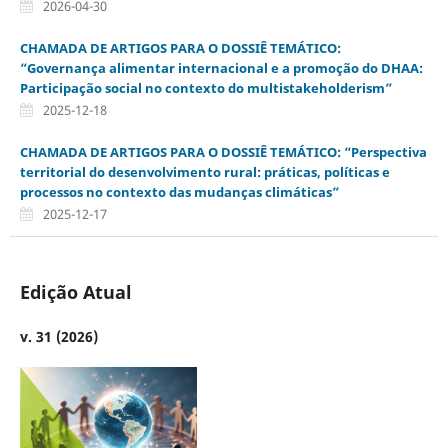
2026-04-30
CHAMADA DE ARTIGOS PARA O DOSSIÊ TEMÁTICO:
“Governança alimentar internacional e a promoção do DHAA:
Participação social no contexto do multistakeholderism”
2025-12-18
CHAMADA DE ARTIGOS PARA O DOSSIÊ TEMÁTICO: “Perspectiva
territorial do desenvolvimento rural: práticas, políticas e
processos no contexto das mudanças climáticas”
2025-12-17
Edição Atual
v. 31 (2026)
----
Task details: Your reply should be the entries copied exactly, with all images omitted.

Result for this task:
2026-04-30
CHAMADA DE ARTIGOS PARA O DOSSIÊ TEMÁTICO:
“Governança alimentar internacional e a promoção do DHAA:
Participação social no contexto do multistakeholderism”
2025-12-18
CHAMADA DE ARTIGOS PARA O DOSSIÊ TEMÁTICO: “Perspectiva
territorial do desenvolvimento rural: práticas, políticas e
processos no contexto das mudanças climáticas”
2025-12-17
Edição Atual
v. 31 (2026)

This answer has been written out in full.